Esse é o preço da fake news: a morte. Mentiras matam a reputação de pessoas de boa índole, sepultam a esperança de um mundo melhor e, lamentavelmente, ceifam vidas precocemente. Sem dó. Sem piedade. Sem consideração. O post foi apagado, mas as consequências não. Quem se responsabilizou? Ninguém! A página que presta um desserviço à sociedade lucra há anos com fofocas e mentiras, já foi patrocinada por grandes marcas e ainda emitiu uma nota alegando respeitar o inciso IX do artigo 5º da Constituição Federal que garante a liberdade de expressão.
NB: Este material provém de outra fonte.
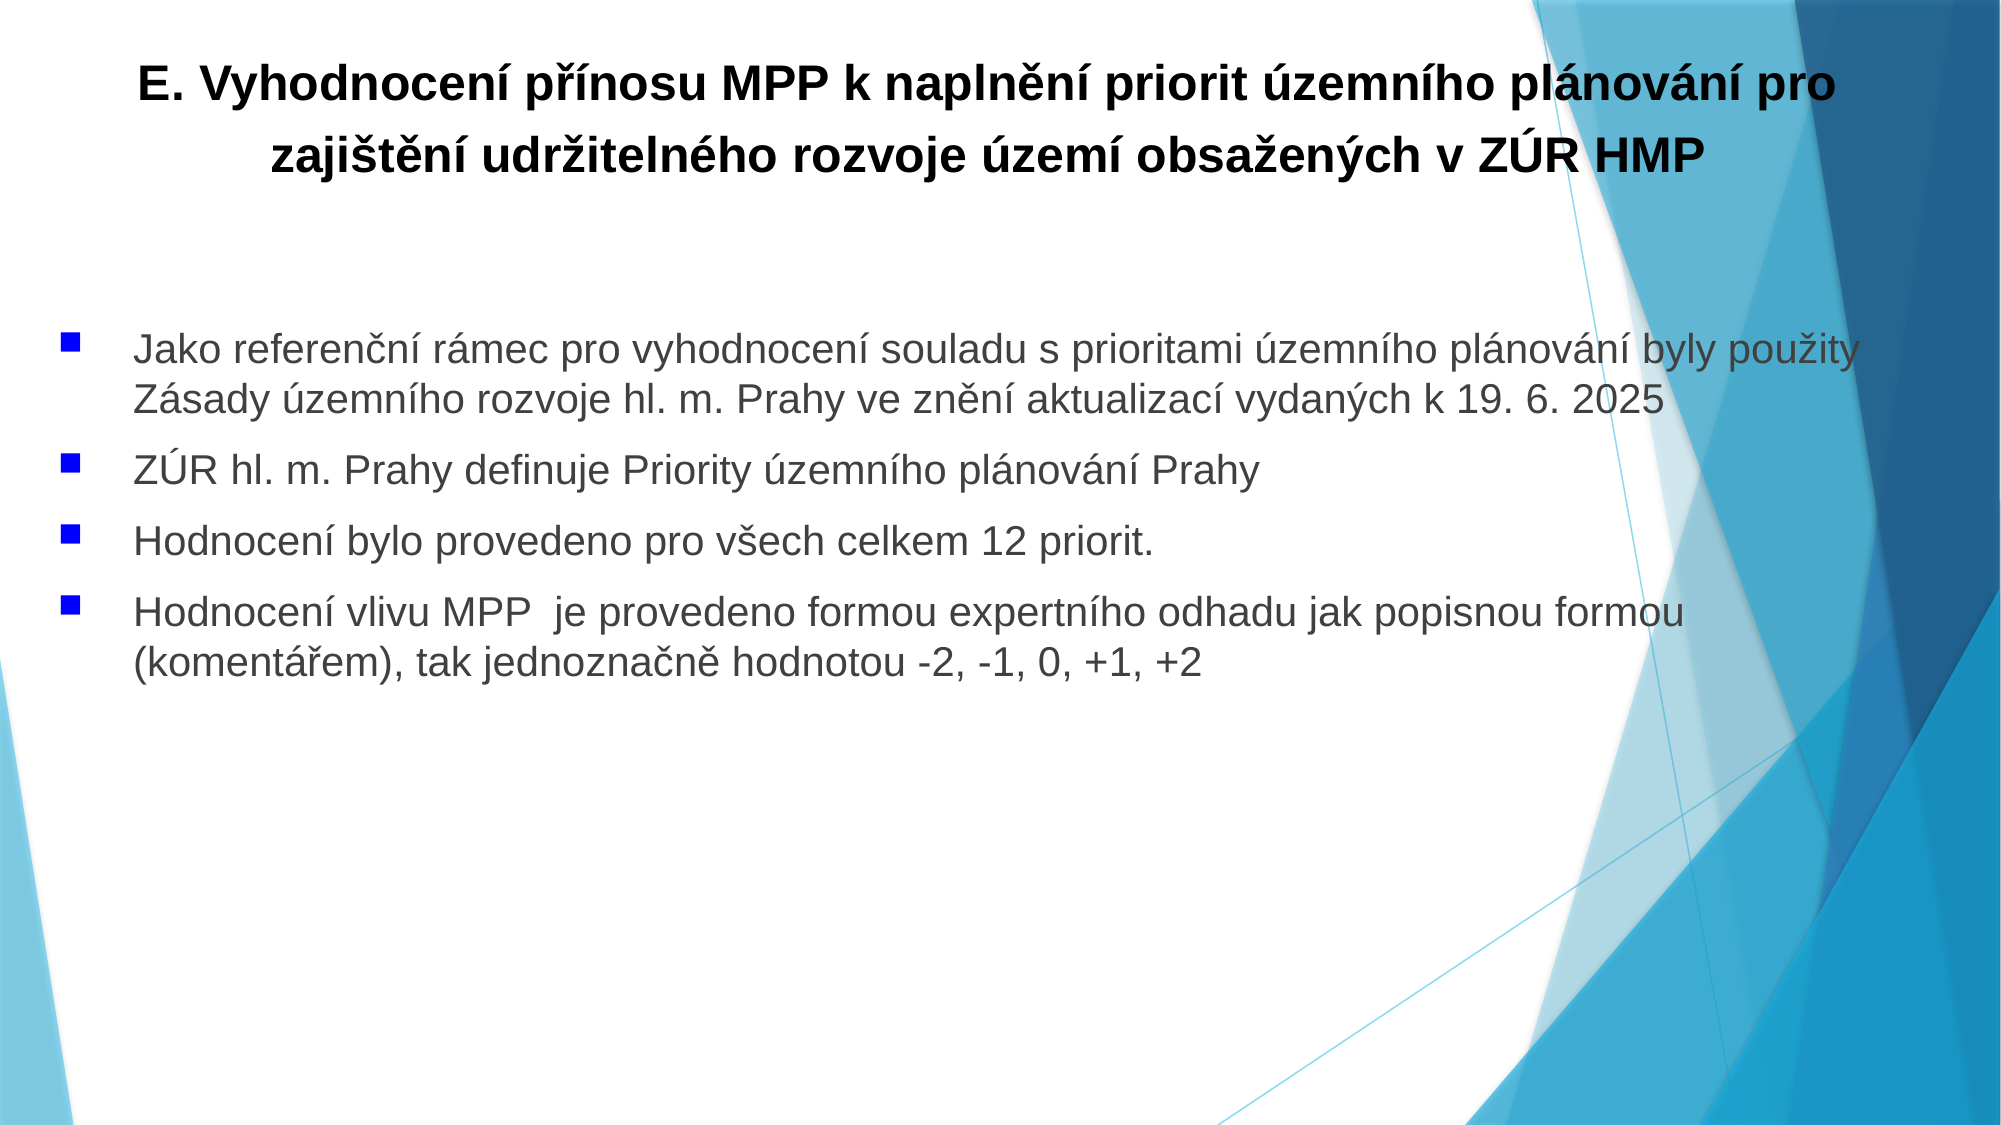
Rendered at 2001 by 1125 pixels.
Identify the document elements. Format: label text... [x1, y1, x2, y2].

list Jako referenční rámec pro vyhodnocení souladu s prioritami územního plánování byly použity Zásady územního rozvoje hl. m. Prahy ve znění aktualizací vydaných k 19. 6. 2025 ZÚR hl. m. Prahy definuje Priority územního plánování Prahy Hodnocení bylo provedeno pro všech celkem 12 priorit. Hodnocení vlivu MPP je provedeno formou expertního odhadu jak popisnou formou (komentářem), tak jednoznačně hodnotou -2, -1, 0, +1, +2 [43, 314, 1969, 980]
title E. Vyhodnocení přínosu MPP k naplnění priorit územního plánování pro zajištění udržitelného rozvoje území obsažených v ZÚR HMP [43, 30, 1934, 173]
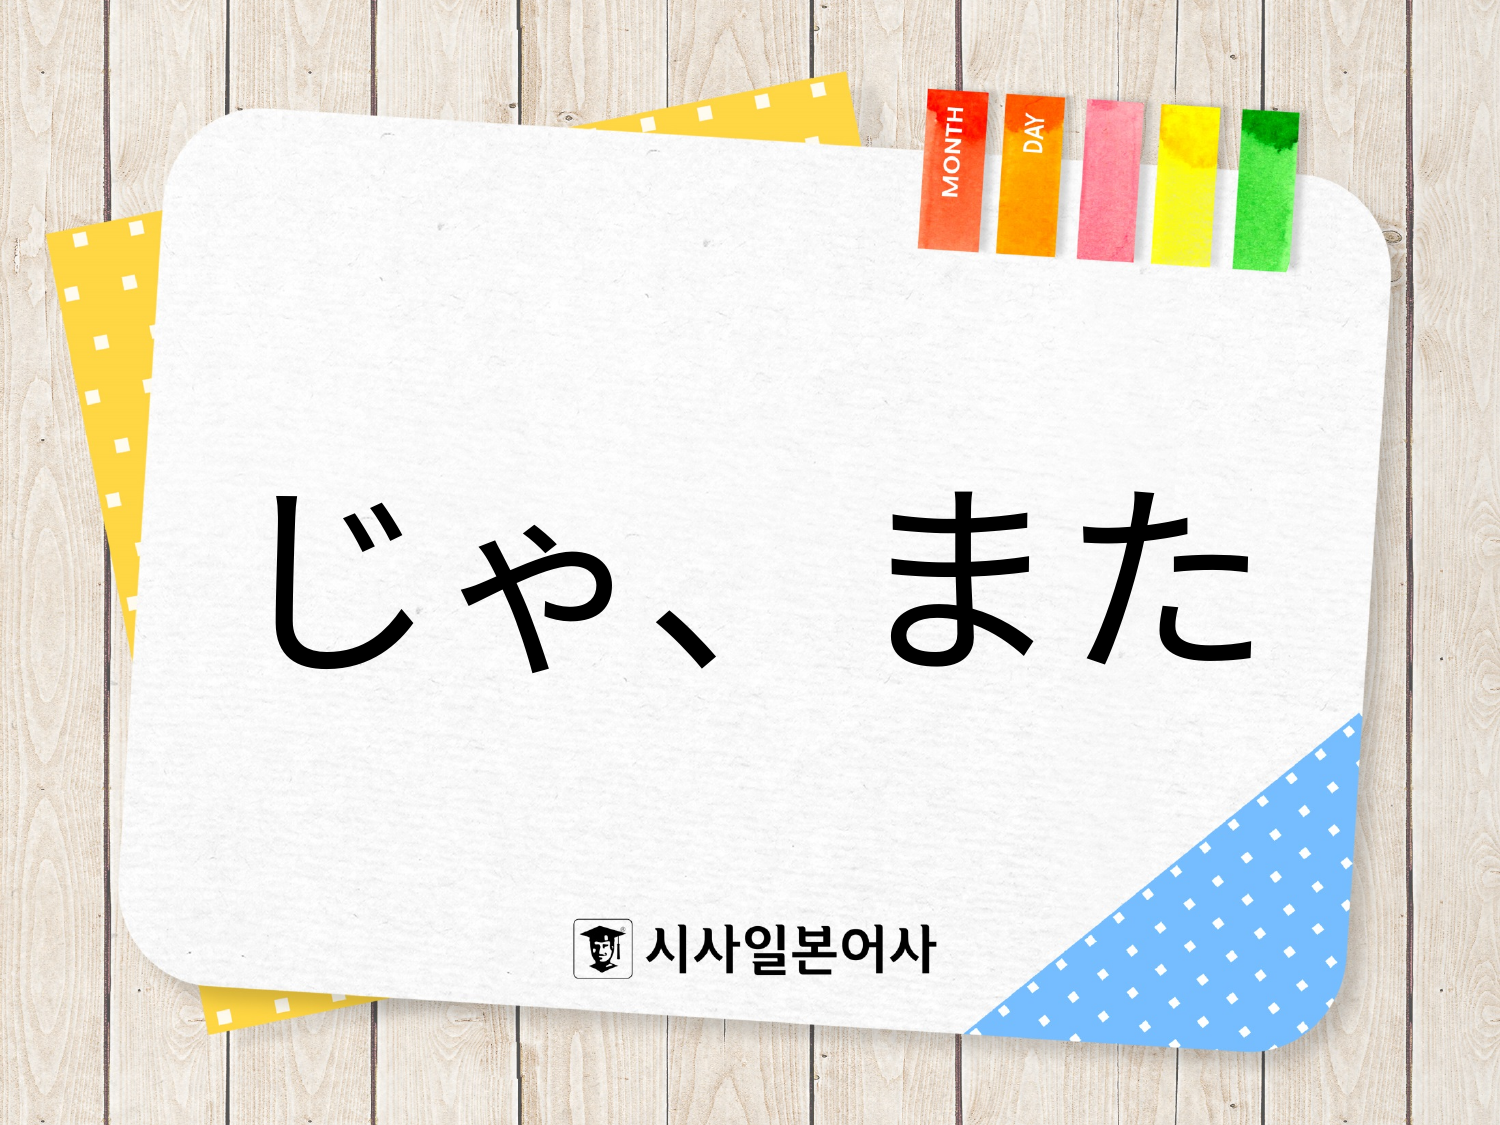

Mas, ironicamente, quando Jéssica tentou expressar a verdade, sua versão foi rechaçada, inclusive, pelo dono da página, Raphael Sousa, que comentou: “avisa pra ela que a redação do ENEM já passou. Pelo amor de Deus!”, caçoando pelo fato de seu texto ter sido grande.
No afã de buscar likes, seguidores e dinheiro, faltou compromisso do Choquei com a verdade, sensibilidade em relação à saúde mental alheia e maturidade para reconhecer o erro e, no mínimo, a culpa. O mais triste é que paira o silêncio em relação ao que a jovem passou, ou seja, ela continua sendo silenciada, pois não vimos matérias especiais na grande mídia sobre isso, ao mesmo tempo que sua história vem sendo usada para justificar a aprovação da Lei Brasileira de Liberdade, Responsabilidade e Transparência na Internet (PL 2630), mais conhecida como PL das Fake News ou PL da Censura. Mas seriam as big techs as únicas responsáveis pelo fato? Regulamentar é a solução para que haja respeito? Já não existem leis que configurem os crimes de calúnia, injúria e difamação no ambiente digital?
E há outro ponto dessa história que merece ser citado: o deputado federal Kim Kataguiri (União Brasil-SP) anunciou que protocolaria requerimentos para investigar se a página foi patrocinada para fazer propaganda do atual governo. O presidente atual passou a seguir a página em dezembro de 2021 e – pasme! – recebeu boas-vindas do perfil com a frase “vamos para a luta contra as fake news e disseminação de ódio” e, desde então, a proximidade e o apoio político-partidário são notórios e detalhados em uma matéria na revista Piauí, de novembro de 2022, intitulada “Choquei, companheiro”.
Essa história ainda vai reverberar e nossa memória não pode ser apagada como fizeram com as publicações e não podem existir outras Jéssicas assassinadas pelas mentiras de pessoas que fingem defender a verdade e o amor.